The lovers will be punished not because of flaws within their personalities but because fate is against them. Ironically, the servant invites Romeo to the Capulet's house, as long as he is not a Montague, to "crush a cup of wine." Only fate could manufacture this unlikely meeting with Capulet's illiterate servant, as only fate will allow Romeo to trespass into the Capulet's domain and meet Juliet.
Love is another important thematic element in the play, which presents various types of love: the sensual, physical love advocated by the Nurse; the Proper or contractual love represented by Paris; and the passionate, romantic love of Romeo and Juliet. How do these various types of love relate to one another? Is physical attraction a necessary component of romantic love? Because words are slippery, Juliet worries that Romeo's protestation of love are merely lies. How can we know if love is true?
3.Value and doubleness
Another important theme is the idea of value and doubleness. Just as language is ambiguous, so are value judgments. As the Friar reminds us, "virtue itself turns vice being misapplied, /And vice sometime's by action dignified" (II.iii.17-18). Within a flower, for example lies both poison and medicine. Similarly, the deaths of Romeo and Juliet are tragic but also bring new life to Verona. The Friar's own role in the play contains this ambiguity. Although he tries to help the lovers, his actions lead to their suffering. Shakespeare's message is that nothing is purely good or evil; everything contains elements of both. Ambiguity rules.
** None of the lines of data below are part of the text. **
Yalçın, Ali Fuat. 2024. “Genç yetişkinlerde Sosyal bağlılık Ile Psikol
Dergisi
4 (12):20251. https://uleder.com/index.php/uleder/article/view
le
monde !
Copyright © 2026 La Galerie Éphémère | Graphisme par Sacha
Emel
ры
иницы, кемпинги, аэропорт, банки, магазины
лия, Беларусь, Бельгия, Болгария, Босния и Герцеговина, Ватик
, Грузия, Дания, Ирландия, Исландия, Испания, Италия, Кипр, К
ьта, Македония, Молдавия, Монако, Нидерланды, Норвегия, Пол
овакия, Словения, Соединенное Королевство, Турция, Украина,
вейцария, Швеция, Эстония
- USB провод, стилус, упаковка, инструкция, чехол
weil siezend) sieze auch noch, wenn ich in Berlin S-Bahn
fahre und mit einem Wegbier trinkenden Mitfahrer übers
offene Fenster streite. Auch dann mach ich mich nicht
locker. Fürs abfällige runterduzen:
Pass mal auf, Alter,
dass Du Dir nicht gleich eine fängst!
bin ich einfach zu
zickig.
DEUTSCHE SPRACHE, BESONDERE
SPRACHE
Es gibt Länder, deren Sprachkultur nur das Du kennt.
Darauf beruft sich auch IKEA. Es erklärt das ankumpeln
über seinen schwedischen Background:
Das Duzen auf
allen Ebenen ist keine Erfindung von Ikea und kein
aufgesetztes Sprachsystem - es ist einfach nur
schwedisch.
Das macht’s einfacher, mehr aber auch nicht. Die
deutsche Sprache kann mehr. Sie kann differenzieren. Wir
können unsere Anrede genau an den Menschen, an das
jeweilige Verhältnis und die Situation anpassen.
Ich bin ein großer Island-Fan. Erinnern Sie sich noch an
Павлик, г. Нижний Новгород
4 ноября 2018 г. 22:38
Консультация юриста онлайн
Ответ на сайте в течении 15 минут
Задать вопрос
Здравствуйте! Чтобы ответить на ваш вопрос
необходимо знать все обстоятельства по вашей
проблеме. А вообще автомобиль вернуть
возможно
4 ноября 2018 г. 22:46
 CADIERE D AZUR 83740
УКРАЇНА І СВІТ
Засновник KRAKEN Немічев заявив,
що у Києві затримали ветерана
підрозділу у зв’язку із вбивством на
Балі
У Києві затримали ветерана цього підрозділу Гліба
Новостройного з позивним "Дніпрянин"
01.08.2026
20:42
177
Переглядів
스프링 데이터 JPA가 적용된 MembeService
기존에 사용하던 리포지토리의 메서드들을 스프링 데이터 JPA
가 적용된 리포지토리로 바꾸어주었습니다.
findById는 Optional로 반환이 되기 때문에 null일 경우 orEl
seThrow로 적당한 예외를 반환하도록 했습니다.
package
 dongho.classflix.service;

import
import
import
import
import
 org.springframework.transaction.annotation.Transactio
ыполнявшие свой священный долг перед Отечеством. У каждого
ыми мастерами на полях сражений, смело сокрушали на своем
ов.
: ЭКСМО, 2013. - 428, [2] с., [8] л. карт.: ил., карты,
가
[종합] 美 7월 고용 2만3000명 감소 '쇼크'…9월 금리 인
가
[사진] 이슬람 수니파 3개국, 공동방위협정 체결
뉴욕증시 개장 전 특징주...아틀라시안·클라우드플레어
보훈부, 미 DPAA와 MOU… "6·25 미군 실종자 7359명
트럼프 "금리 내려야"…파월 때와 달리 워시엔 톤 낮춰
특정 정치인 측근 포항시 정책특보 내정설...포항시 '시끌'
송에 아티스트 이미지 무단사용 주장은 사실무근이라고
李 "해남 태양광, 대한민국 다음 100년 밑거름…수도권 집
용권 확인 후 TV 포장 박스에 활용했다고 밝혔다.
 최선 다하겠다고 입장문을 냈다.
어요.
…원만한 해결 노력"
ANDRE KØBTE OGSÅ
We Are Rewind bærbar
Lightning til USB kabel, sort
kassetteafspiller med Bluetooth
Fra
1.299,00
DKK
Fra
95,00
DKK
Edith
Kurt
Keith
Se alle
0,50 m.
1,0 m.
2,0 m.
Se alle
A final theme to be considered is the meaning of gender. In particular, the play offers a variety of versions of masculinity. One example is Mercutio, the showy male bird, who enjoys quarreling, fencing and joking. Mercutio has definite ideas about what masculinity should look like. He criticizes Tybalt for being too interested in his clothes and for speaking with a fake accent. Similarly, he suggests that Romeo's love-melancholy is effeminate, while his more sociable self is properly masculine. Therefore, his happiest when Romeo rejoins his witty, crazy group of male friends: "Now art thou sociable, now art thou Romeo; now art thou art, by art as well as by nature" (II.iv.89-90).
Romeo's masculinity is constantly questioned. Following Mercutio's death, for example, Romeo fears that his love of Juliet has effeminized him: "Thy beauty hath made me effeminate/And in my temper soften'd valour's steel" (III.i.116-117) so that his reputation as a man is "stain'd" (III.i.1113). In addition, the Friar accuses Romeo of being an "[u]nseemly woman in a seeming man" and says that his tears are "womanish" (III.iii.109-111).
What is the proper role for a man? The play seems to suggest that violence is not the way. Mediating between Mercutio's violent temper and Romeo's passivity, the Prince is possibly the best model of masculine behavior in the play: impartial and fair, he also opposes civil violence.